Summary: Essays from a recent college graduate about growing up Jewish but not practicing, dating and sex, work and friendship.
Sloane Crosley writes of her first publishing job after college graduation:
“The hours I logged in there were some of the more useless of my life. Which is really saying something. I remember almost nothing of my experience except for the tray of inexplicably unwrapped cherry frosted Pop-Tarts in the office kitchen and the one article they allowed me to write all summer: a two-hundred word reportage masterpiece on a teen fashion show at Macy’s. In it, I attempted to explore the seedy underbelly of thirteen-year-old runway models, all of whom had better skins and better social lives than I did. What came out went something like: Shoulder pads. All bad?”The minutes I logged trying to get through the painfully dull and self-absorbed stories of another whiny New York college grad can never be repaid.
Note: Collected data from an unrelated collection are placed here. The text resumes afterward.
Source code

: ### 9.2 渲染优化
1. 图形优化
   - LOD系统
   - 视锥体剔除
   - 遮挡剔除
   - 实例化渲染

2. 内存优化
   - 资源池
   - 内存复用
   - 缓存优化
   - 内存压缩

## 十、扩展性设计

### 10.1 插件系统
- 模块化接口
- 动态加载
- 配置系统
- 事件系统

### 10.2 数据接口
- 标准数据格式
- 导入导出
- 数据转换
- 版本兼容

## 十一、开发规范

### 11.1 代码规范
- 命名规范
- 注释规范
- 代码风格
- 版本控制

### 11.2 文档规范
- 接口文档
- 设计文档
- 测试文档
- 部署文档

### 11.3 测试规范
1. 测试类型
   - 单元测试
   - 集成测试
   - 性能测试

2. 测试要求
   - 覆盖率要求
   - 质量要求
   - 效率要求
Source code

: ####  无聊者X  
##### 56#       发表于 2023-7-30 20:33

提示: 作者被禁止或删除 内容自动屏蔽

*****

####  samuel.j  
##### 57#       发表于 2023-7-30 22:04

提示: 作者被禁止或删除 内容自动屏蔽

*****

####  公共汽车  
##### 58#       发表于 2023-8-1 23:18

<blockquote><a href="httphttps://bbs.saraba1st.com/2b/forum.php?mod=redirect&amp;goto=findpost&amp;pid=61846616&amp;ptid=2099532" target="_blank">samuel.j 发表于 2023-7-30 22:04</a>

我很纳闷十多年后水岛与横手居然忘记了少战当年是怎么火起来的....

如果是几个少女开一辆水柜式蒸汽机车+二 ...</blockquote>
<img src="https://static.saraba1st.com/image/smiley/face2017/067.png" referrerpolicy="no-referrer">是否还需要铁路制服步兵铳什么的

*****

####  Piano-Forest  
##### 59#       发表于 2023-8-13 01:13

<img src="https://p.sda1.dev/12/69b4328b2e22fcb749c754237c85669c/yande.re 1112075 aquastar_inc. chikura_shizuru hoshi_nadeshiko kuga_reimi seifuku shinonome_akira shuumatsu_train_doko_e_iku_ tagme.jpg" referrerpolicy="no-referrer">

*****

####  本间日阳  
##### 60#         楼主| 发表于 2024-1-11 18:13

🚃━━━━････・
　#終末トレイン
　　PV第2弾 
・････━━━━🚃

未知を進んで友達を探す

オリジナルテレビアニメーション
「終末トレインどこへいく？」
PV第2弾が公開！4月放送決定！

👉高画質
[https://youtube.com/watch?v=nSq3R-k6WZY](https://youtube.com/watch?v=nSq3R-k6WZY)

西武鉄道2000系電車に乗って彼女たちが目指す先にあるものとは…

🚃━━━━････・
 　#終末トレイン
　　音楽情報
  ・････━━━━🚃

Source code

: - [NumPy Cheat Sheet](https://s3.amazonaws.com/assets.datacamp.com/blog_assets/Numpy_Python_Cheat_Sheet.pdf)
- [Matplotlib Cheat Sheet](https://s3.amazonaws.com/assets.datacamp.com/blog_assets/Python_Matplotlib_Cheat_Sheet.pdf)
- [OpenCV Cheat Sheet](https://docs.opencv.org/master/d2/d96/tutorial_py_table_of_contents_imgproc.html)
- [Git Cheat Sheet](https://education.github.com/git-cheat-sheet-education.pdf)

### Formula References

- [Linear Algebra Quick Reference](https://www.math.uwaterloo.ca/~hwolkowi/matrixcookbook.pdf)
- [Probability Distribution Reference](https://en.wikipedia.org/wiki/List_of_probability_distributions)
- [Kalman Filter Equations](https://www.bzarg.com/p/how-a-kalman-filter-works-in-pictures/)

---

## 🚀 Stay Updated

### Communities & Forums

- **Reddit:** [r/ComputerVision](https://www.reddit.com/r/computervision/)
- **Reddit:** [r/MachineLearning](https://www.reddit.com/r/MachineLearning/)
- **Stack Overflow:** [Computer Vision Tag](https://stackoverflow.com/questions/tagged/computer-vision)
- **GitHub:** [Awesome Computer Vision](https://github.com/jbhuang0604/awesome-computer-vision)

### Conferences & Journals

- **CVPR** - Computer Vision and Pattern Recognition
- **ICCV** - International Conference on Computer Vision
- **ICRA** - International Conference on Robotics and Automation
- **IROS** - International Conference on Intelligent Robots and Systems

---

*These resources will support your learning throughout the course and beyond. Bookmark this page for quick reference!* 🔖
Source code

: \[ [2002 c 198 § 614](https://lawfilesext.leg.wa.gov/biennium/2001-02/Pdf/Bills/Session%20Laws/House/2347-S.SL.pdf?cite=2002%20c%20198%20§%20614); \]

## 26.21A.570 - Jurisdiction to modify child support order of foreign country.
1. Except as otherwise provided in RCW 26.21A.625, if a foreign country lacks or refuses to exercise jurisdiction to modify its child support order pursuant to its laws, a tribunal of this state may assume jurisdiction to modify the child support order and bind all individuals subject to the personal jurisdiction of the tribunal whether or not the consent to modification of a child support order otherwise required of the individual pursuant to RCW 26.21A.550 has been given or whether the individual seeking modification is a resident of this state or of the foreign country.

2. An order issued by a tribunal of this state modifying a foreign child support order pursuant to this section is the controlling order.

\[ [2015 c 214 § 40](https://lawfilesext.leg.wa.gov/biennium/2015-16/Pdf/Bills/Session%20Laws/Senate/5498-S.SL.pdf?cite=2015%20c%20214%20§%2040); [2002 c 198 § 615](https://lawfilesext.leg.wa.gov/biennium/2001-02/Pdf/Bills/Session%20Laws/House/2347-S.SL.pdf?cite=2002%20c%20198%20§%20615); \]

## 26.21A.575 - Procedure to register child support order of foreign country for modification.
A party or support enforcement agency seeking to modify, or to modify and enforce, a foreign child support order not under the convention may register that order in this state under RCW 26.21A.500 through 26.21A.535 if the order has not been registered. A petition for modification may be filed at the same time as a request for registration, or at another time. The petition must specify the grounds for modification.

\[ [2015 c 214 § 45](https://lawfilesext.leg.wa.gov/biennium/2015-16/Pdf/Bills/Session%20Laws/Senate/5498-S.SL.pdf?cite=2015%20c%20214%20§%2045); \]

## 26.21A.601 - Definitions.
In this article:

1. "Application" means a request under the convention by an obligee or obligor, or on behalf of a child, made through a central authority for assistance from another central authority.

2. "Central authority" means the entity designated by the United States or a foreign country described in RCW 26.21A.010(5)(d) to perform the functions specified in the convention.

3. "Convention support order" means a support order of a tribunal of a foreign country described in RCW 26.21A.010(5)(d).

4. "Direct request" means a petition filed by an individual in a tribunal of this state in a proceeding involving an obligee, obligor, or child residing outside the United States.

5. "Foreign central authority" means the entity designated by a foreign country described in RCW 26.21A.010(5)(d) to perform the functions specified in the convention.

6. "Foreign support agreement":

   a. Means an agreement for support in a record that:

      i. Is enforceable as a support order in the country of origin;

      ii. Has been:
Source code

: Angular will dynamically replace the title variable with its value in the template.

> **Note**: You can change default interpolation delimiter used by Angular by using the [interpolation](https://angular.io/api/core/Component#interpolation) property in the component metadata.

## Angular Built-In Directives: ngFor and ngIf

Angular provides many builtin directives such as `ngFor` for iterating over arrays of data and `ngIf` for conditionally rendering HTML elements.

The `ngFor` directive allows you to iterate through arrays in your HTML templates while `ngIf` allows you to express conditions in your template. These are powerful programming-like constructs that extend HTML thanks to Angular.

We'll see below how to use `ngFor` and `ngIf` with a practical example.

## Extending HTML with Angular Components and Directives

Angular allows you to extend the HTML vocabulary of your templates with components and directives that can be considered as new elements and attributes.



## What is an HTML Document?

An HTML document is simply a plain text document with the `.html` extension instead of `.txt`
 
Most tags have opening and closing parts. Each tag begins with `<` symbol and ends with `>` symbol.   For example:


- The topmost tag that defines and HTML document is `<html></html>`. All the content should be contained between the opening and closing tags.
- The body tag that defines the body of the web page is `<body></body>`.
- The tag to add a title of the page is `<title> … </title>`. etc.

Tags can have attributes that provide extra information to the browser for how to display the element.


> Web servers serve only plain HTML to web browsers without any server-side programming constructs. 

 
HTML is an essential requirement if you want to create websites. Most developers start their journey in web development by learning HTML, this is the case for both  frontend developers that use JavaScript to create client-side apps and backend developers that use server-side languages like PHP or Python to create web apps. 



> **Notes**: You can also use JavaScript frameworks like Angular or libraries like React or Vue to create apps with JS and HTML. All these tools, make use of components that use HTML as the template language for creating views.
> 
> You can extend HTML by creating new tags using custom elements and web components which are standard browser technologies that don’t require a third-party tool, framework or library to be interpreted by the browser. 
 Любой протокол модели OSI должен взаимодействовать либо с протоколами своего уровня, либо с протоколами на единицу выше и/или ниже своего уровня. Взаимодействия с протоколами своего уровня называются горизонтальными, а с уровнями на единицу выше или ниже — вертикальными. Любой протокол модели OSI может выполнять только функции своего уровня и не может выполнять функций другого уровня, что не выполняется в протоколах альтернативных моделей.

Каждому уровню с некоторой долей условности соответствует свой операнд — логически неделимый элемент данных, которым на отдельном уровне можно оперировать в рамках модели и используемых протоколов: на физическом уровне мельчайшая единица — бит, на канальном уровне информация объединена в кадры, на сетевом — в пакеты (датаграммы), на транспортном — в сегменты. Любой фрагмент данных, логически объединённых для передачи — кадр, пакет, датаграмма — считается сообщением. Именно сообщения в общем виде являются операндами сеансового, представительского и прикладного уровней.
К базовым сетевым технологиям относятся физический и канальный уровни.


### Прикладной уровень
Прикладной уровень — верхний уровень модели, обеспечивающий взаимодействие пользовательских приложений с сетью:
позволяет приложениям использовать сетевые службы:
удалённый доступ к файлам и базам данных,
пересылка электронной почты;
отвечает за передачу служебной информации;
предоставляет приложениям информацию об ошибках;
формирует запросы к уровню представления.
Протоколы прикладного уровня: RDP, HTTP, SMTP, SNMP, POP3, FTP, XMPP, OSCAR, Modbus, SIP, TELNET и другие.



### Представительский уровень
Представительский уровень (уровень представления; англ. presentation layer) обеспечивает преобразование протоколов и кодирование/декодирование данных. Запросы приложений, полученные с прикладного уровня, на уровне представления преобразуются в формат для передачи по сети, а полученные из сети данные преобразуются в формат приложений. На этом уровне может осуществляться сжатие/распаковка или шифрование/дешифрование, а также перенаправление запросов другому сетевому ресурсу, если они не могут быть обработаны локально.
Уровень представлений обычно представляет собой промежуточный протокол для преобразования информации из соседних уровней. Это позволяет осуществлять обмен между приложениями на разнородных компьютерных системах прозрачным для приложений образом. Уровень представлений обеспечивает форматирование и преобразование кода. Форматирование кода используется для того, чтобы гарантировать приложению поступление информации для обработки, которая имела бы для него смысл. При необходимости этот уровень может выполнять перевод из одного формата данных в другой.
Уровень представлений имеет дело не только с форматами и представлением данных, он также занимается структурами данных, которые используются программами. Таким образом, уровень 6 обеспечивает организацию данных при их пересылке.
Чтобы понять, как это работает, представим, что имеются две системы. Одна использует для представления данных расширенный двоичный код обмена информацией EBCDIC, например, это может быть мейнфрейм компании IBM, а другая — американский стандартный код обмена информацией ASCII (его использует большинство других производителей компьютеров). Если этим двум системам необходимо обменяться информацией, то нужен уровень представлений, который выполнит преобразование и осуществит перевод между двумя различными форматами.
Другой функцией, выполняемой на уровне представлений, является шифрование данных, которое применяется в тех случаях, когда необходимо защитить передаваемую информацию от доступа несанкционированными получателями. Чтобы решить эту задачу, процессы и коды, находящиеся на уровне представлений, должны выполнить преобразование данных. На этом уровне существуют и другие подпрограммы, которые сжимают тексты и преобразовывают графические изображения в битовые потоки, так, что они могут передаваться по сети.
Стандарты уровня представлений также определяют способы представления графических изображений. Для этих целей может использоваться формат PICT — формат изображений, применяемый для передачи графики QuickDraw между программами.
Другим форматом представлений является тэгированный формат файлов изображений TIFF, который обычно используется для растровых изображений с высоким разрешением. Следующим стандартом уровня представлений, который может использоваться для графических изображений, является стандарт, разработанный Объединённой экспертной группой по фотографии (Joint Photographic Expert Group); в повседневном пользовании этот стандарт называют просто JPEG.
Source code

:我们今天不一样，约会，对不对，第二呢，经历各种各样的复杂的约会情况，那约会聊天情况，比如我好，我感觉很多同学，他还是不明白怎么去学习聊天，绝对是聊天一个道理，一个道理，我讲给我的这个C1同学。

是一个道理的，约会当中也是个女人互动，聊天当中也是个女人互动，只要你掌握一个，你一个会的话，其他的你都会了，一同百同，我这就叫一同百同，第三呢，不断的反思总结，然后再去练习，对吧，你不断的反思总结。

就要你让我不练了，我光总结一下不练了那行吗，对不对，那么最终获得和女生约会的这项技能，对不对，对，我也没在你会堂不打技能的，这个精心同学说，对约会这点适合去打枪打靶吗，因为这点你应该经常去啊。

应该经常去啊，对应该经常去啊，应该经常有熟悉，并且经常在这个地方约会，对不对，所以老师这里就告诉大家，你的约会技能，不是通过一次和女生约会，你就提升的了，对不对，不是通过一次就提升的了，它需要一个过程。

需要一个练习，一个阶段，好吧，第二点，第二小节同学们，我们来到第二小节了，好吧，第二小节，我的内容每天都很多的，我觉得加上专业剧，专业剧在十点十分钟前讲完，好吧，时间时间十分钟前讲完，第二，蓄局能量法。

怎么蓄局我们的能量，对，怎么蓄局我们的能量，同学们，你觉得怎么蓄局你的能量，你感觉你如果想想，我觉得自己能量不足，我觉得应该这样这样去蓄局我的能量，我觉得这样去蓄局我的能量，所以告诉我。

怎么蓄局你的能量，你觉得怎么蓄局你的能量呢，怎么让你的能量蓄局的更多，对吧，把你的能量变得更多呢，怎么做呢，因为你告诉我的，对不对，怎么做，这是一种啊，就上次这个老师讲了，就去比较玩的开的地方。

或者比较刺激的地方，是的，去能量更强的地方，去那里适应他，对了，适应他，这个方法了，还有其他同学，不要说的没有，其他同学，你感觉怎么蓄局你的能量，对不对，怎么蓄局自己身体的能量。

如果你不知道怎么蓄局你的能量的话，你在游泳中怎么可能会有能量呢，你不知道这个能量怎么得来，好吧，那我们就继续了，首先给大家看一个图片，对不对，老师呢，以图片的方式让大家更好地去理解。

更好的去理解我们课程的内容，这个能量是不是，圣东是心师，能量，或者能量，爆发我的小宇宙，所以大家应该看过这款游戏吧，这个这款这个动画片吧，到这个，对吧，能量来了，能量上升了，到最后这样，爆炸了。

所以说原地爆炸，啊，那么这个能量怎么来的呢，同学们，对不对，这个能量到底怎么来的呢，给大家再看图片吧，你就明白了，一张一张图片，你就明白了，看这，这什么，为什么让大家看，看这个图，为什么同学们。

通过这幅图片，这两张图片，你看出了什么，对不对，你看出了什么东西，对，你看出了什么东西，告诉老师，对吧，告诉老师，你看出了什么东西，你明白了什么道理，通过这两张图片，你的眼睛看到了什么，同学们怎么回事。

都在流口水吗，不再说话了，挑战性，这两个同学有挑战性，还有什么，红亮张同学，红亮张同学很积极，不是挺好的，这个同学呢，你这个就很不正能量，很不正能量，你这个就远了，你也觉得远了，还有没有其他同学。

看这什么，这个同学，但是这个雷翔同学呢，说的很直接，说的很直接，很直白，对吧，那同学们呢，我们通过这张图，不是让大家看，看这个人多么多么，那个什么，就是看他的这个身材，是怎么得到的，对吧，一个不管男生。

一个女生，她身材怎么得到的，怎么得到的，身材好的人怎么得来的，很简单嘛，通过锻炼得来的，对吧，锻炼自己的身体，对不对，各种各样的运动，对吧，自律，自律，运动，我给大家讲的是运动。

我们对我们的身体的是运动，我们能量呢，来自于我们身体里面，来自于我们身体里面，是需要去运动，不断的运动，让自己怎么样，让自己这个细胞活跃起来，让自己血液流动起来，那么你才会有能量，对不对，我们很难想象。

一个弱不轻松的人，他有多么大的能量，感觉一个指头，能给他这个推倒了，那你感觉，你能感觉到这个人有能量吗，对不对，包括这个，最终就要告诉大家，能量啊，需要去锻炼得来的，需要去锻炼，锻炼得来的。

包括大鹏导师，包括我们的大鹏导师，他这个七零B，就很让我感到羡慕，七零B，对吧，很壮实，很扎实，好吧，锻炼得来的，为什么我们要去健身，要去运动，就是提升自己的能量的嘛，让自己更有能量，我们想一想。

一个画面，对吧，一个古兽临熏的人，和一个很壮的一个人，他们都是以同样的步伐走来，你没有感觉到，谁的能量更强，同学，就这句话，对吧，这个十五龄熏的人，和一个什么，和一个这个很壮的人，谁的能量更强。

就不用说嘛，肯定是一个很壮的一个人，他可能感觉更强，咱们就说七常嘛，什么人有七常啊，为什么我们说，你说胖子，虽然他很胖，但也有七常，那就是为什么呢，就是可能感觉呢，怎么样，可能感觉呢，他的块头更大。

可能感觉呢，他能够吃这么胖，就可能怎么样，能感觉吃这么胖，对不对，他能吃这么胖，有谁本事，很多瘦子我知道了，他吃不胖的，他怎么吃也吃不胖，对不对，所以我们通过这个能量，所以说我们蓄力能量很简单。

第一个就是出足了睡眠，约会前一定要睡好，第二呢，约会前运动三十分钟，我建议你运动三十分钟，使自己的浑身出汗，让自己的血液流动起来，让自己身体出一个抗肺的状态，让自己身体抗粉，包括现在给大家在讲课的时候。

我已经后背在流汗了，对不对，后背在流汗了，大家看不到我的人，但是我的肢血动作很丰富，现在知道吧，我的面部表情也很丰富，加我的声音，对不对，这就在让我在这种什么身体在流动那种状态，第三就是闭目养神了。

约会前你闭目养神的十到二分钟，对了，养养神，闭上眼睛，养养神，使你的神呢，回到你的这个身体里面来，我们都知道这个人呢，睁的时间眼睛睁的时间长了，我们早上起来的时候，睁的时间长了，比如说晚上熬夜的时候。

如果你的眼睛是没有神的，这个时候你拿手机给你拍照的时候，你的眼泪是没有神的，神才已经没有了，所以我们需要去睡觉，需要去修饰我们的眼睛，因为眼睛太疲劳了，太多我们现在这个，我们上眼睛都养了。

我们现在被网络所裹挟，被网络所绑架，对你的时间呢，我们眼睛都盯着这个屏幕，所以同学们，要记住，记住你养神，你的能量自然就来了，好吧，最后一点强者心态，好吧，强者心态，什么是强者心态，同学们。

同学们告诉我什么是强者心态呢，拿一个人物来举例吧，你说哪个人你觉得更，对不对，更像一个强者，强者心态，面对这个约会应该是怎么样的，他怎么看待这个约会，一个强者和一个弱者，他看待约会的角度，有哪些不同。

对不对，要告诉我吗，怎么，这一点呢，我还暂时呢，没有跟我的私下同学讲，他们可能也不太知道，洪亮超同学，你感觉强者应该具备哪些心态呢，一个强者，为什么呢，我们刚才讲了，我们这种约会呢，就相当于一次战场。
Now I know why so many other aimless twenty-something have novels out, because this ridiculous book got published. Do you know who’s reading it? All the other aimless twenty-somethings who have no jobs but think they are brilliant. This is what helicopter parenting leads to, folks: liberal art majors who think they can write and are owed a novel about how awkward it is to have sex or date or play band or have any other NORMAL experience people have.
Funny title, but even though this was a collection of essays, I couldn’t bring myself to finish even half of them.